* _Saved entries_
========================================================================

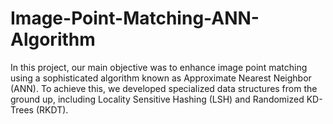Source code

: # Image-Point-Matching-ANN-Algorithm
In this project, our main objective was to enhance image point matching using a sophisticated algorithm known as Approximate Nearest Neighbor (ANN). To achieve this, we developed specialized data structures from the ground up, including Locality Sensitive Hashing (LSH) and Randomized KD-Trees (RKDT).

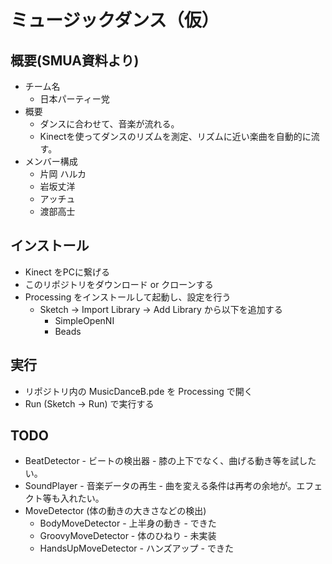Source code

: # ミュージックダンス（仮）

## 概要(SMUA資料より)

* チーム名
  * 日本パーティー党
* 概要
  * ダンスに合わせて、音楽が流れる。
  * Kinectを使ってダンスのリズムを測定、リズムに近い楽曲を自動的に流す。
* メンバー構成
  * 片岡 ハルカ
  * 岩坂丈洋
  * アッチュ
  * 渡部高士

## インストール

* Kinect をPCに繋げる
* このリポジトリをダウンロード or クローンする
* Processing をインストールして起動し、設定を行う
  * Sketch -> Import Library -> Add Library から以下を追加する
    * SimpleOpenNI
    * Beads

## 実行

* リポジトリ内の MusicDanceB.pde を Processing で開く
* Run (Sketch -> Run) で実行する

## TODO

* BeatDetector - ビートの検出器 - 膝の上下でなく、曲げる動き等を試したい。
* SoundPlayer - 音楽データの再生 - 曲を変える条件は再考の余地が。エフェクト等も入れたい。
* MoveDetector (体の動きの大きさなどの検出)
  * BodyMoveDetector - 上半身の動き - できた
  * GroovyMoveDetector - 体のひねり - 未実装
  * HandsUpMoveDetector - ハンズアップ - できた

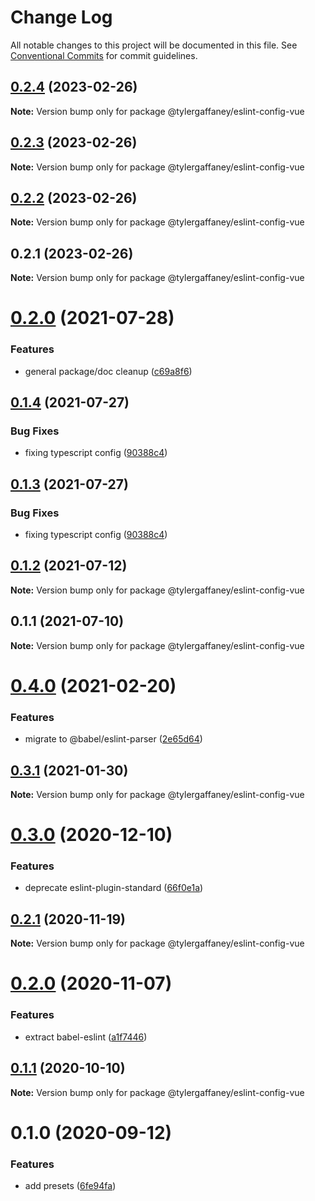 # Change Log

All notable changes to this project will be documented in this file.
See [Conventional Commits](https://conventionalcommits.org) for commit guidelines.

## [0.2.4](https://github.com/tylergaffaney/configs/compare/@tylergaffaney/eslint-config-vue@0.2.3...@tylergaffaney/eslint-config-vue@0.2.4) (2023-02-26)

**Note:** Version bump only for package @tylergaffaney/eslint-config-vue





## [0.2.3](https://github.com/tylergaffaney/configs/compare/@tylergaffaney/eslint-config-vue@0.2.2...@tylergaffaney/eslint-config-vue@0.2.3) (2023-02-26)

**Note:** Version bump only for package @tylergaffaney/eslint-config-vue





## [0.2.2](https://github.com/tylergaffaney/configs/compare/@tylergaffaney/eslint-config-vue@0.2.1...@tylergaffaney/eslint-config-vue@0.2.2) (2023-02-26)

**Note:** Version bump only for package @tylergaffaney/eslint-config-vue





## 0.2.1 (2023-02-26)

**Note:** Version bump only for package @tylergaffaney/eslint-config-vue





# [0.2.0](https://github.com/tylergaffaney/configs/compare/@tylergaffaney/eslint-config-vue@0.1.4...@tylergaffaney/eslint-config-vue@0.2.0) (2021-07-28)


### Features

* general package/doc cleanup ([c69a8f6](https://github.com/tylergaffaney/configs/commit/c69a8f60a03531f44d7996955d48d522d9637427))





## [0.1.4](https://github.com/tylergaffaney/configs/compare/@tylergaffaney/eslint-config-vue@0.1.2...@tylergaffaney/eslint-config-vue@0.1.4) (2021-07-27)

### Bug Fixes

- fixing typescript config ([90388c4](https://github.com/tylergaffaney/configs/commit/90388c4a744ba11070f668e752123d549994c4fb))

## [0.1.3](https://github.com/tylergaffaney/configs/compare/@tylergaffaney/eslint-config-vue@0.1.2...@tylergaffaney/eslint-config-vue@0.1.3) (2021-07-27)

### Bug Fixes

- fixing typescript config ([90388c4](https://github.com/tylergaffaney/configs/commit/90388c4a744ba11070f668e752123d549994c4fb))

## [0.1.2](https://github.com/tylergaffaney/configs/compare/@tylergaffaney/eslint-config-vue@0.1.1...@tylergaffaney/eslint-config-vue@0.1.2) (2021-07-12)

**Note:** Version bump only for package @tylergaffaney/eslint-config-vue

## 0.1.1 (2021-07-10)

**Note:** Version bump only for package @tylergaffaney/eslint-config-vue

# [0.4.0](https://github.com/tylergaffaney/configs/compare/@tylergaffaney/eslint-config-vue@0.3.1...@tylergaffaney/eslint-config-vue@0.4.0) (2021-02-20)

### Features

- migrate to @babel/eslint-parser ([2e65d64](https://github.com/tylergaffaney/configs/commit/2e65d647cfa2f762c3bebd8dedb8ff68134c1235))

## [0.3.1](https://github.com/tylergaffaney/configs/compare/@tylergaffaney/eslint-config-vue@0.3.0...@tylergaffaney/eslint-config-vue@0.3.1) (2021-01-30)

**Note:** Version bump only for package @tylergaffaney/eslint-config-vue

# [0.3.0](https://github.com/tylergaffaney/configs/compare/@tylergaffaney/eslint-config-vue@0.2.1...@tylergaffaney/eslint-config-vue@0.3.0) (2020-12-10)

### Features

- deprecate eslint-plugin-standard ([66f0e1a](https://github.com/tylergaffaney/configs/commit/66f0e1a2ca5060a631477a69d6706a6a8fda2708))

## [0.2.1](https://github.com/tylergaffaney/configs/compare/@tylergaffaney/eslint-config-vue@0.2.0...@tylergaffaney/eslint-config-vue@0.2.1) (2020-11-19)

**Note:** Version bump only for package @tylergaffaney/eslint-config-vue

# [0.2.0](https://github.com/tylergaffaney/configs/compare/@tylergaffaney/eslint-config-vue@0.1.1...@tylergaffaney/eslint-config-vue@0.2.0) (2020-11-07)

### Features

- extract babel-eslint ([a1f7446](https://github.com/tylergaffaney/configs/commit/a1f744685ff7038a72a94a0efe69b28eb27d0a7e))

## [0.1.1](https://github.com/tylergaffaney/configs/compare/@tylergaffaney/eslint-config-vue@0.1.0...@tylergaffaney/eslint-config-vue@0.1.1) (2020-10-10)

**Note:** Version bump only for package @tylergaffaney/eslint-config-vue

# 0.1.0 (2020-09-12)

### Features

- add presets ([6fe94fa](https://github.com/tylergaffaney/configs/commit/6fe94fae4ed9d80b18833c9e5a3f51f710ebda43))
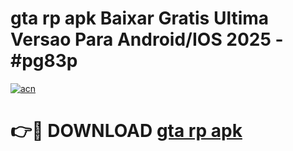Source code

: # gta rp apk Baixar Gratis Ultima Versao Para Android/IOS 2025 - #pg83p

[![acn](https://github.com/user-attachments/assets/0f9c940e-d8b0-45ae-aac7-cd30a18b3e1c)](https://app.mediaupload.pro?title=gta_rp_apk&ref=02M)

# 👉🔴 DOWNLOAD [gta rp apk](https://app.mediaupload.pro?title=gta_rp_apk&ref=02M)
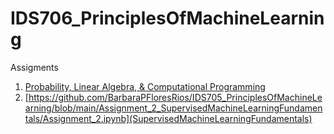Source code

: # IDS706_PrinciplesOfMachineLearning

Assigments
1. [Probability, Linear Algebra, & Computational Programming](https://github.com/BarbaraPFloresRios/IDS705_PrinciplesOfMachineLearning/blob/main/Assignment_1_Probability_LinearAlgebra_ComputationalProgramming/Assignment_1.ipynb)
2. [https://github.com/BarbaraPFloresRios/IDS705_PrinciplesOfMachineLearning/blob/main/Assignment_2_SupervisedMachineLearningFundamentals/Assignment_2.ipynb](SupervisedMachineLearningFundamentals)
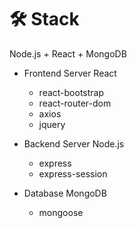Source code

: <h1>🛠 Stack</h1>

Node.js + React + MongoDB

- Frontend Server  React
    - react-bootstrap
    - react-router-dom
    - axios
    - jquery

- Backend Server  Node.js
    - express
    - express-session
    
- Database  MongoDB
    - mongoose
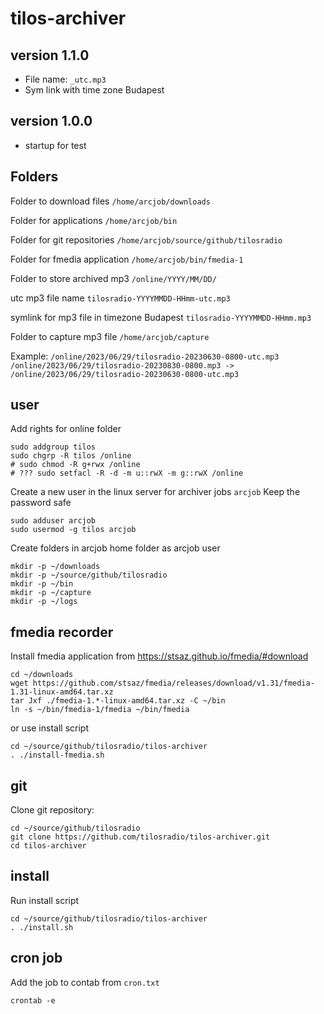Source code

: # tilos-archiver

## version 1.1.0
- File name: `_utc.mp3`
- Sym link with time zone Budapest 

## version 1.0.0
- startup for test

## Folders

Folder to download files `/home/arcjob/downloads`

Folder for applications `/home/arcjob/bin`

Folder for git repositories `/home/arcjob/source/github/tilosradio`

Folder for fmedia application `/home/arcjob/bin/fmedia-1`

Folder to store archived mp3 `/online/YYYY/MM/DD/`

utc mp3 file name `tilosradio-YYYYMMDD-HHmm-utc.mp3`

symlink for mp3 file in timezone Budapest `tilosradio-YYYYMMDD-HHmm.mp3`

Folder to capture mp3 file `/home/arcjob/capture`

Example: 
`/online/2023/06/29/tilosradio-20230630-0800-utc.mp3`
`/online/2023/06/29/tilosradio-20230830-0800.mp3 -> /online/2023/06/29/tilosradio-20230630-0800-utc.mp3`

## user
Add rights for online folder

    sudo addgroup tilos
    sudo chgrp -R tilos /online
    # sudo chmod -R g+rwx /online
    # ??? sudo setfacl -R -d -m u::rwX -m g::rwX /online

Create a new user in the linux server for archiver jobs `arcjob` Keep the password safe

    sudo adduser arcjob
    sudo usermod -g tilos arcjob

Create folders in arcjob home folder as arcjob user

    mkdir -p ~/downloads
    mkdir -p ~/source/github/tilosradio
    mkdir -p ~/bin
    mkdir -p ~/capture
    mkdir -p ~/logs

## fmedia recorder
Install fmedia application from https://stsaz.github.io/fmedia/#download

    cd ~/downloads
    wget https://github.com/stsaz/fmedia/releases/download/v1.31/fmedia-1.31-linux-amd64.tar.xz
    tar Jxf ./fmedia-1.*-linux-amd64.tar.xz -C ~/bin
    ln -s ~/bin/fmedia-1/fmedia ~/bin/fmedia

or use install script

    cd ~/source/github/tilosradio/tilos-archiver
    . ./install-fmedia.sh

## git

Clone git repository:

    cd ~/source/github/tilosradio
    git clone https://github.com/tilosradio/tilos-archiver.git
    cd tilos-archiver

## install
Run install script

    cd ~/source/github/tilosradio/tilos-archiver
    . ./install.sh

## cron job
Add the job to contab from `cron.txt`
    
    crontab -e
    
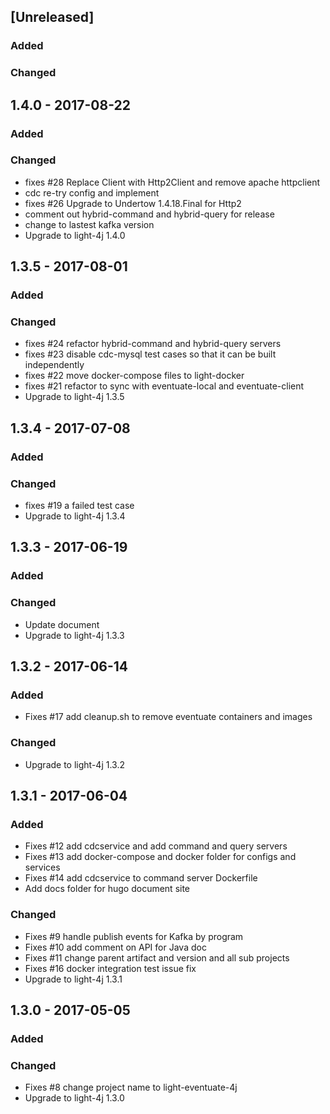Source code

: ## [Unreleased]
### Added

### Changed

## 1.4.0 - 2017-08-22
### Added

### Changed
- fixes #28 Replace Client with Http2Client and remove apache httpclient
- cdc re-try config and implement
- fixes #26 Upgrade to Undertow 1.4.18.Final for Http2
- comment out hybrid-command and hybrid-query for release
- change to lastest kafka version
- Upgrade to light-4j 1.4.0

## 1.3.5 - 2017-08-01
### Added

### Changed
- fixes #24 refactor hybrid-command and hybrid-query servers
- fixes #23 disable cdc-mysql test cases so that it can be built independently
- fixes #22 move docker-compose files to light-docker
- fixes #21 refactor to sync with eventuate-local and eventuate-client
- Upgrade to light-4j 1.3.5

## 1.3.4 - 2017-07-08
### Added

### Changed
- fixes #19 a failed test case
- Upgrade to light-4j 1.3.4

## 1.3.3 - 2017-06-19
### Added

### Changed
- Update document
- Upgrade to light-4j 1.3.3

## 1.3.2 - 2017-06-14
### Added
- Fixes #17 add cleanup.sh to remove eventuate containers and images

### Changed
- Upgrade to light-4j 1.3.2


## 1.3.1 - 2017-06-04
### Added
- Fixes #12 add cdcservice and add command and query servers
- Fixes #13 add docker-compose and docker folder for configs and services
- Fixes #14 add cdcservice to command server Dockerfile
- Add docs folder for hugo document site

### Changed
- Fixes #9 handle publish events for Kafka by program
- Fixes #10 add comment on API for Java doc
- Fixes #11 change parent artifact and version and all sub projects
- Fixes #16 docker integration test issue fix 
- Upgrade to light-4j 1.3.1

## 1.3.0 - 2017-05-05
### Added

### Changed
- Fixes #8 change project name to light-eventuate-4j
- Upgrade to light-4j 1.3.0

========================================================================

* _What is being asked_
An exact copy is needed of the entries above, starting at the line that holds "## 概要(SMUA資料より)" and stopping at the line that holds "See [Conventional Commits](https://conventionalcommits.org)", both kept; pictures stay out.

* _Task response_
## 概要(SMUA資料より)

* チーム名
  * 日本パーティー党
* 概要
  * ダンスに合わせて、音楽が流れる。
  * Kinectを使ってダンスのリズムを測定、リズムに近い楽曲を自動的に流す。
* メンバー構成
  * 片岡 ハルカ
  * 岩坂丈洋
  * アッチュ
  * 渡部高士

## インストール

* Kinect をPCに繋げる
* このリポジトリをダウンロード or クローンする
* Processing をインストールして起動し、設定を行う
  * Sketch -> Import Library -> Add Library から以下を追加する
    * SimpleOpenNI
    * Beads

## 実行

* リポジトリ内の MusicDanceB.pde を Processing で開く
* Run (Sketch -> Run) で実行する

## TODO

* BeatDetector - ビートの検出器 - 膝の上下でなく、曲げる動き等を試したい。
* SoundPlayer - 音楽データの再生 - 曲を変える条件は再考の余地が。エフェクト等も入れたい。
* MoveDetector (体の動きの大きさなどの検出)
  * BodyMoveDetector - 上半身の動き - できた
  * GroovyMoveDetector - 体のひねり - 未実装
  * HandsUpMoveDetector - ハンズアップ - できた

 # Change Log

All notable changes to this project will be documented in this file.
See [Conventional Commits](https://conventionalcommits.org) for commit guidelines.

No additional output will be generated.